Lilli has circled the globe. She has given at least 300 three-day one-person seminars and has visited 220 educational institutions in 24 countries. She is determined that her teachings live on. Her followers and students are most numerous in parts of Europe, throughout Australia and South Africa, and in parts of the United States. In the U.S. the most practitioners are in California, Texas, Illinois, New Jersey, and especially Michigan, where the exemplary Penrickton Center for Blind Children is the epitome of Active Learning in the U.S.

Lilli Nielsen has invented many important devices for challenged learners: the Resonance Board, the Support Bench, the HOPSA-dress, the Essef Board, the MFA Table, a Velcro vest of toys, The Little Room, and other "perceptualizing aids" for helping development and learning in children with multiple disabilities ( www.lilliworks.com).
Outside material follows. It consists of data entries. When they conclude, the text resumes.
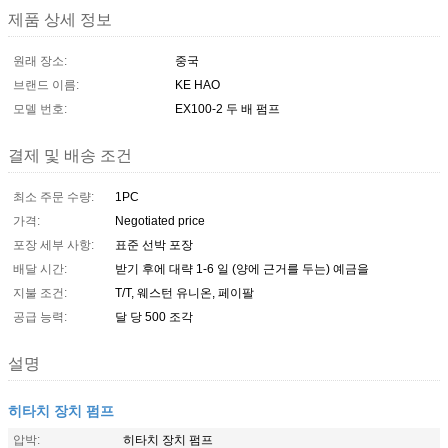
제품 상세 정보
원래 장소:
중국
브랜드 이름:
KE HAO
모델 번호:
EX100-2 두 배 펌프
결제 및 배송 조건
최소 주문 수량:
1PC
가격:
Negotiated price
포장 세부 사항:
표준 선박 포장
배달 시간:
받기 후에 대략 1-6 일 (양에 근거를 두는) 예금을
지불 조건:
T/T, 웨스턴 유니온, 페이팔
공급 능력:
달 당 500 조각
설명
히타치 장치 펌프
압박:
히타치 장치 펌프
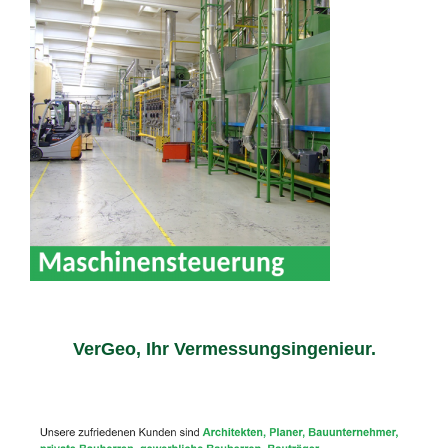
VerGeo, Ihr Vermessungsingenieur.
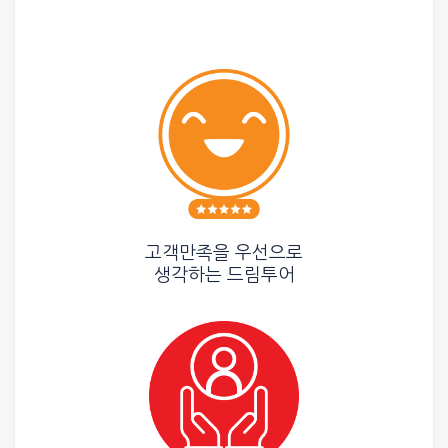
고객만족을 우선으로
생각하는
드림투어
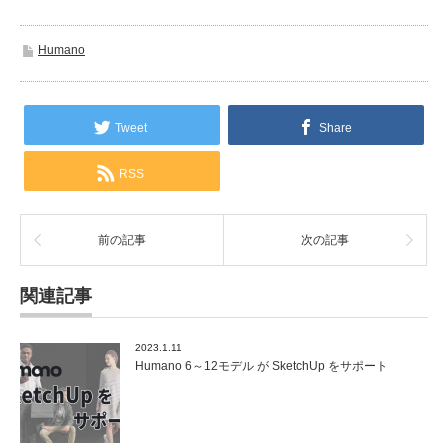
Humano
Tweet
Share
RSS
前の記事
次の記事
関連記事
2023.1.11
Humano 6～12モデル が SketchUp をサポート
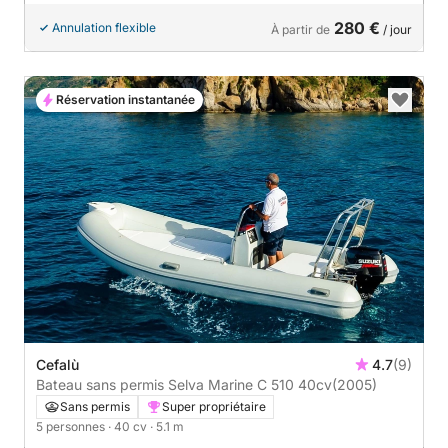
280 €
Annulation flexible
À partir de
/ jour
Réservation instantanée
Cefalù
4.7
(9)
Bateau sans permis Selva Marine C 510 40cv
(2005)
Sans permis
Super propriétaire
5 personnes
· 40 cv
· 5.1 m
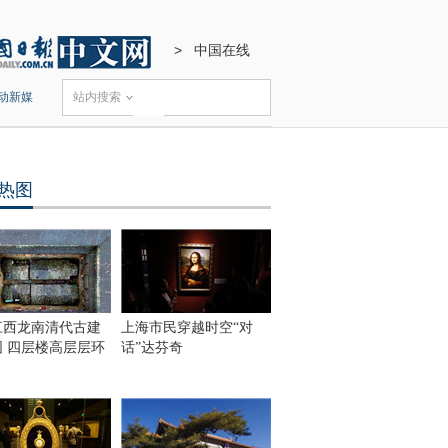
>
中国在线
动新媒
站内搜索
热图
江西龙南清代古建
上海市民穿越时空“对
围 四层楼高层层环
话”达芬奇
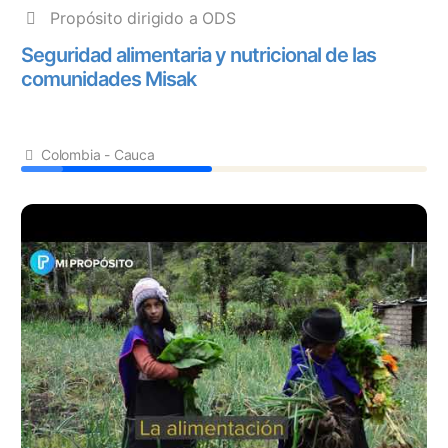
Propósito dirigido a ODS
Seguridad alimentaria y nutricional de las
comunidades Misak
Colombia - Cauca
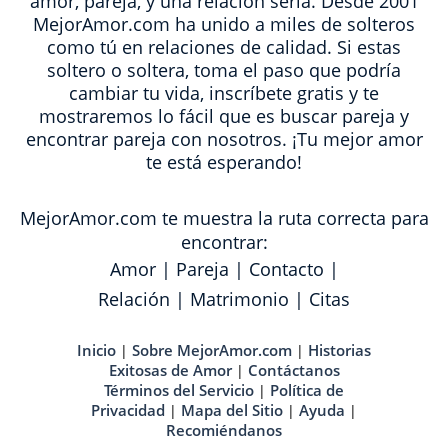
amor, pareja, y una relación seria. Desde 2001
MejorAmor.com ha unido a miles de solteros
como tú en relaciones de calidad. Si estas
soltero o soltera, toma el paso que podría
cambiar tu vida, inscríbete gratis y te
mostraremos lo fácil que es buscar pareja y
encontrar pareja con nosotros. ¡Tu mejor amor
te está esperando!
MejorAmor.com te muestra la ruta correcta para
encontrar:
Amor
|
Pareja
|
Contacto
|
Relación
|
Matrimonio
|
Citas
Inicio
Sobre MejorAmor.com
Historias
|
|
Exitosas de Amor
Contáctanos
|
Términos del Servicio
Política de
|
Privacidad
Mapa del Sitio
Ayuda
|
|
|
Recomiéndanos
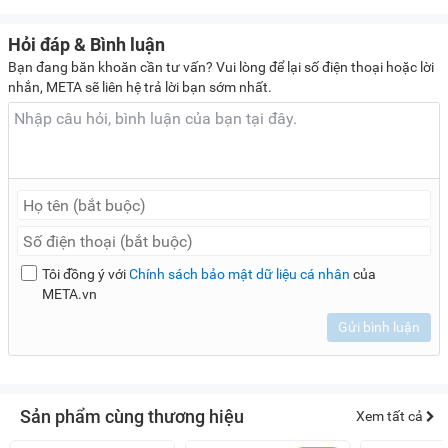
Hỏi đáp & Bình luận
Bạn đang băn khoăn cần tư vấn? Vui lòng để lại số điện thoại hoặc lời
nhắn, META sẽ liên hệ trả lời bạn sớm nhất.
Tôi đồng ý với
Chính sách bảo mật dữ liệu cá nhân
của
META.vn
Gửi bình luận
Sản phẩm cùng thương hiệu
Xem tất cả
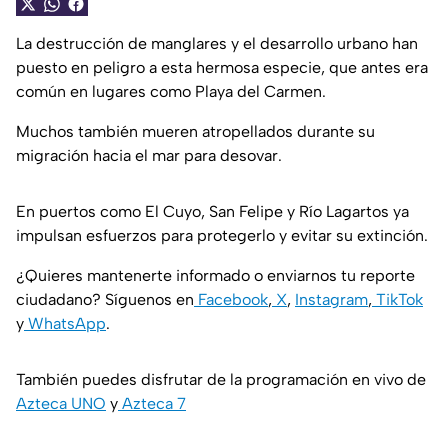
La destrucción de manglares y el desarrollo urbano han
puesto en peligro a esta hermosa especie, que antes era
común en lugares como Playa del Carmen.
Muchos también mueren atropellados durante su
migración hacia el mar para desovar.
En puertos como El Cuyo, San Felipe y Río Lagartos ya
impulsan esfuerzos para protegerlo y evitar su extinción.
¿Quieres mantenerte informado o enviarnos tu reporte
ciudadano? Síguenos en
Facebook
,
X
,
Instagram
,
TikTok
y
WhatsApp
.
También puedes disfrutar de la programación en vivo de
Azteca UNO
y
Azteca 7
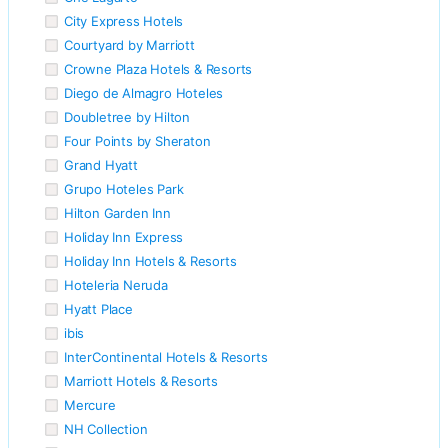
City Express Hotels
Courtyard by Marriott
Crowne Plaza Hotels & Resorts
Diego de Almagro Hoteles
Doubletree by Hilton
Four Points by Sheraton
Grand Hyatt
Grupo Hoteles Park
Hilton Garden Inn
Holiday Inn Express
Holiday Inn Hotels & Resorts
Hoteleria Neruda
Hyatt Place
ibis
InterContinental Hotels & Resorts
Marriott Hotels & Resorts
Mercure
NH Collection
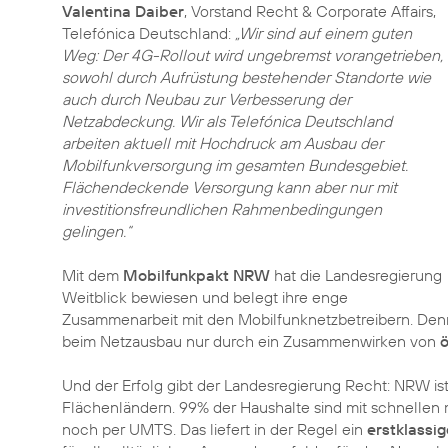
Valentina Daiber
, Vorstand Recht & Corporate Affairs,
Telefónica Deutschland:
„Wir sind auf einem guten
Weg: Der 4G-Rollout wird ungebremst vorangetrieben,
sowohl durch Aufrüstung bestehender Standorte wie
auch durch Neubau zur Verbesserung der
Netzabdeckung. Wir als Telefónica Deutschland
arbeiten aktuell mit Hochdruck am Ausbau der
Mobilfunkversorgung im gesamten Bundesgebiet.
Flächendeckende Versorgung kann aber nur mit
investitionsfreundlichen Rahmenbedingungen
gelingen.“
Mit dem
Mobilfunkpakt NRW
hat die Landesregierung
Weitblick bewiesen und belegt ihre enge
Zusammenarbeit mit den Mobilfunknetzbetreibern. Denn 
beim Netzausbau nur durch ein Zusammenwirken von
ö
Und der Erfolg gibt der Landesregierung Recht: NRW i
Flächenländern. 99% der Haushalte sind mit schnellen m
noch per UMTS. Das liefert in der Regel ein
erstklassi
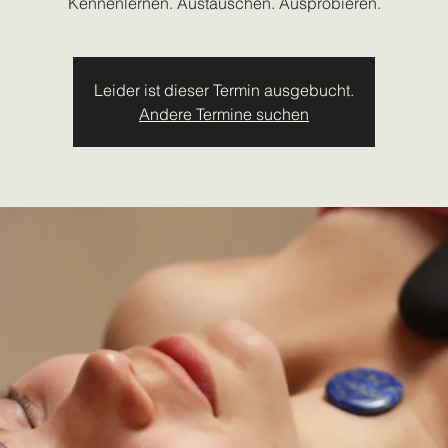
Kennenlernen. Austauschen. Ausprobieren.
Leider ist dieser Termin ausgebucht.
Andere Termine suchen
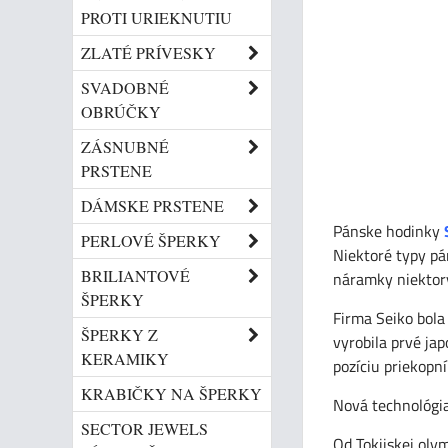
PROTI URIEKNUTIU
ZLATÉ PRÍVESKY
SVADOBNÉ
OBRÚČKY
ZÁSNUBNÉ
PRSTENE
DÁMSKE PRSTENE
Pánske hodinky
PERLOVÉ ŠPERKY
Niektoré typy pá
BRILIANTOVÉ
náramky niektorý
ŠPERKY
Firma Seiko bola
ŠPERKY Z
vyrobila prvé ja
KERAMIKY
pozíciu priekopní
KRABIČKY NA ŠPERKY
Nová technológia
SECTOR JEWELS
Od Tokijskej oly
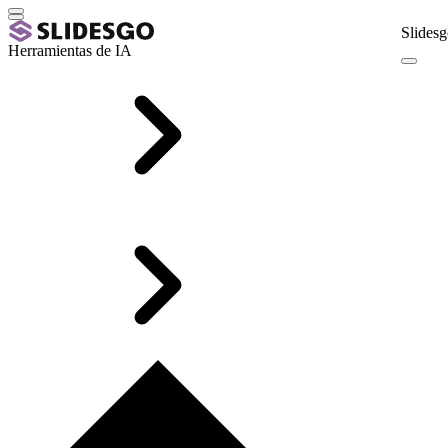
Slidesg
Herramientas de IA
Children learn by doing, which starts as play, and disabled children are especially dependent upon learning by doing and by playing/doing. Lilli would say children exposed to her environments exhibit "Active Learning". Indeed, these two words, the term her approach, adopted by thousands, is known by, sum up her approach to education, and to life. Letting children discover and explore their own world — and make their own mistakes — is the basis for success in education, for both the handicapped child and the nonhandicapped as well. In Denmark, people in the 1970s started calling this The Nielsen Approach. "I said No, I'm honored, but we need a name that is useful, not personal, and won't die with me. Thus, Active Learning." (Lilli made her last lecture trip in 2005, as her polio is bothering her increasingly and making travel no longer possible.)